Netherlands still struggling with shortage of antibiotics for children
Pharmacies and hospitals still face an acute shortage of essential antibiotics typically used for babies and children. The National Coordination Center for Medicines has asked doctors to prescribe these medicines as little as possible and limit patients to one package at a time, the Volkskrant reports.
The shortage concerns antibiotic suspensions - antibiotics in liquid form - like amoxicillin and clarithromycin. They are the first choice for pneumonia, among other things, and suitable for babies, young children, and patients dependent on tube feeding.
“These are often vulnerable patients,” Mark de Boer, professor of infectious diseases at the Leiden University Medical Center (LUMC) and chairman of the Antibiotic Policy Working Group Foundation, told the newspaper. “It is not without reason that a number of the medicines currently in short supply are the first choice in treatment guidelines. Alternative treatments are usually less effective due to antibiotic resistance and have more side effects. These antibiotics are essential for the functioning of healthcare in the Netherlands.”
Nicole Hunfeld, a hospital pharmacist at Erasmus MC and chair of the Acute Shortages of Medicines Committee, thinks the antibiotic shortages will be a problem for a while yet. “They are sliding panels,” she told the newspaper. “If you go from one drink to another, we also see shortages arise there. We are constantly thinking of how to deal with the next shortage.” Demand is increasing worldwide, and because antibiotics are cheap, few manufacturers are inclined to produce them.
The supply of antibiotics in the Netherlands has decreased sharply in recent years. In 2013, there were still seven amoxicillin/clavulanic acid drink suppliers. Now, there’s one. The antibiotics cotrimoxazole and minocycline are also supplied by one supplier. Manufacturers have withdrawn because there is hardly any money to be made with antibiotics, Jean Hermans of the Bogin trade association told the Volkskrant.

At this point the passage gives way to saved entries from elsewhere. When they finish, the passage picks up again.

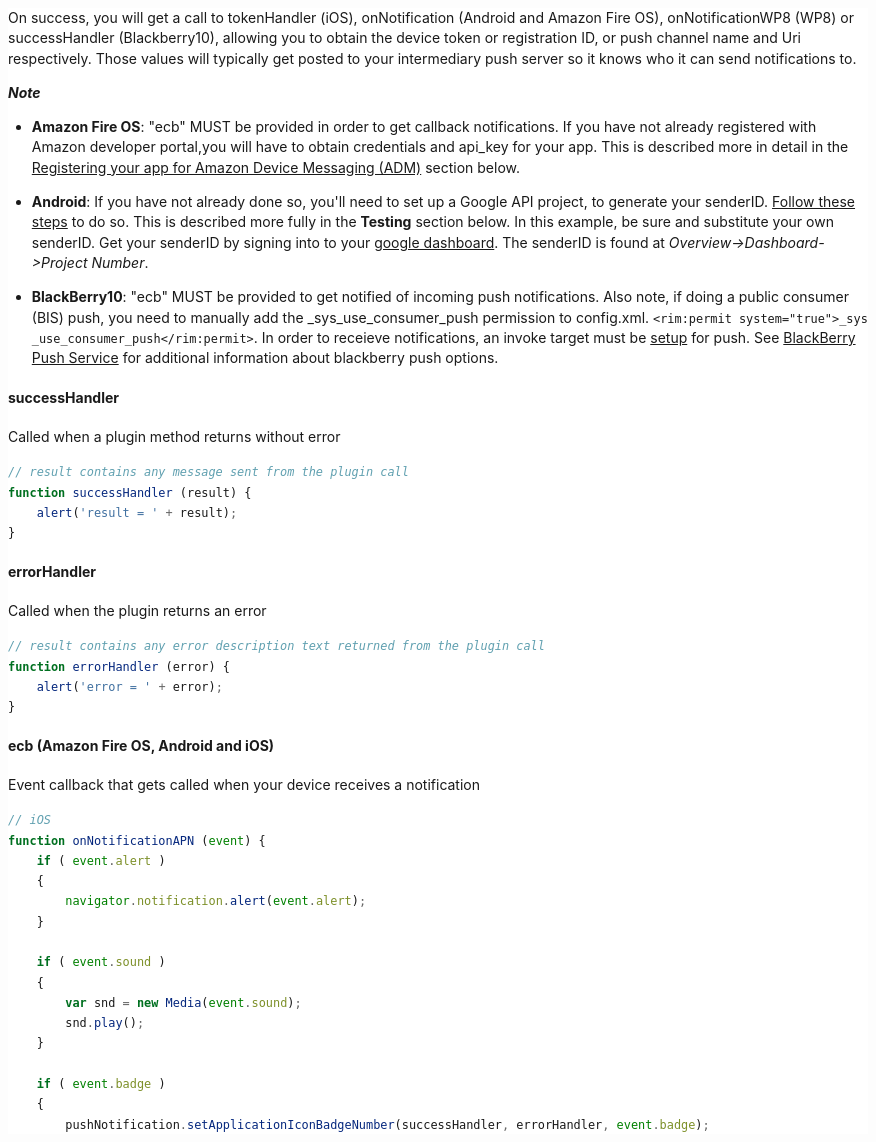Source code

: On success, you will get a call to tokenHandler (iOS), onNotification (Android and Amazon Fire OS), onNotificationWP8 (WP8) or successHandler (Blackberry10), allowing you to obtain the device token or registration ID, or push channel name and Uri respectively. Those values will typically get posted to your intermediary push server so it knows who it can send notifications to.

***Note***

- **Amazon Fire OS**:  "ecb" MUST be provided in order to get callback notifications. If you have not already registered with Amazon developer portal,you will have to obtain credentials and api_key for your app. This is described more in detail in the [Registering your app for Amazon Device Messaging (ADM)](#registering_for_adm) section below.

- **Android**: If you have not already done so, you'll need to set up a Google API project, to generate your senderID. [Follow these steps](http://developer.android.com/guide/google/gcm/gs.html) to do so. This is described more fully in the **Testing** section below. In this example, be sure and substitute your own senderID. Get your senderID by signing into to your [google dashboard](https://code.google.com/apis/console/). The senderID is found at *Overview->Dashboard->Project Number*.

- **BlackBerry10**: "ecb" MUST be provided to get notified of incoming push notifications. Also note, if doing a public consumer (BIS) push, you need to manually add the _sys_use_consumer_push permission to config.xml. `<rim:permit system="true">_sys_use_consumer_push</rim:permit>`. In order to receieve notifications, an invoke target must be [setup](http://developer.blackberry.com/html5/documentation/v2_1/rim_invoke-target.html) for push. See [BlackBerry Push Service](http://developer.blackberry.com/html5/apis/v2_1/blackberry.push.pushservice.html) for additional information about blackberry push options.




#### successHandler
Called when a plugin method returns without error

```js
// result contains any message sent from the plugin call
function successHandler (result) {
	alert('result = ' + result);
}
```

#### errorHandler
Called when the plugin returns an error

```js
// result contains any error description text returned from the plugin call
function errorHandler (error) {
	alert('error = ' + error);
}
```

#### ecb (Amazon Fire OS, Android and iOS)
Event callback that gets called when your device receives a notification

```js
// iOS
function onNotificationAPN (event) {
	if ( event.alert )
	{
		navigator.notification.alert(event.alert);
	}

	if ( event.sound )
	{
		var snd = new Media(event.sound);
		snd.play();
	}

	if ( event.badge )
	{
		pushNotification.setApplicationIconBadgeNumber(successHandler, errorHandler, event.badge);
```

“In 2019, a manufacturer withdrew antibiotics from the market, which are now in such a shortage, because the total turnover was 10,000 euros. The manufacturer must then pay, among other thighs, 1,500 euros in registration costs, and there will be high fines if you are unable to deliver for whatever reason,” Hermans said. The price for 100 millimeters of amoxicillin is still 3.72 euros at most, thanks to the Medicines Prices Act. “The government has the means to improve the pricing of these types of products but has not done so for years.”
Outgoing Health Minister Pia Dijkstra recently “emphatically” appealed to manufacturers who could produce antibiotics in the Netherlands to step up and do so. “Permits, everything that is necessary, is treated as a priority,” she said.
A Ministry spokesperson also told the Volkskrant that wholesalers and pharmaceutical companies are currently obliged to maintain a minimum stock of eight weeks. “And we are investigating how the security of supply can be increased, such as stimulating production closer to home or building up (emergency) stocks.”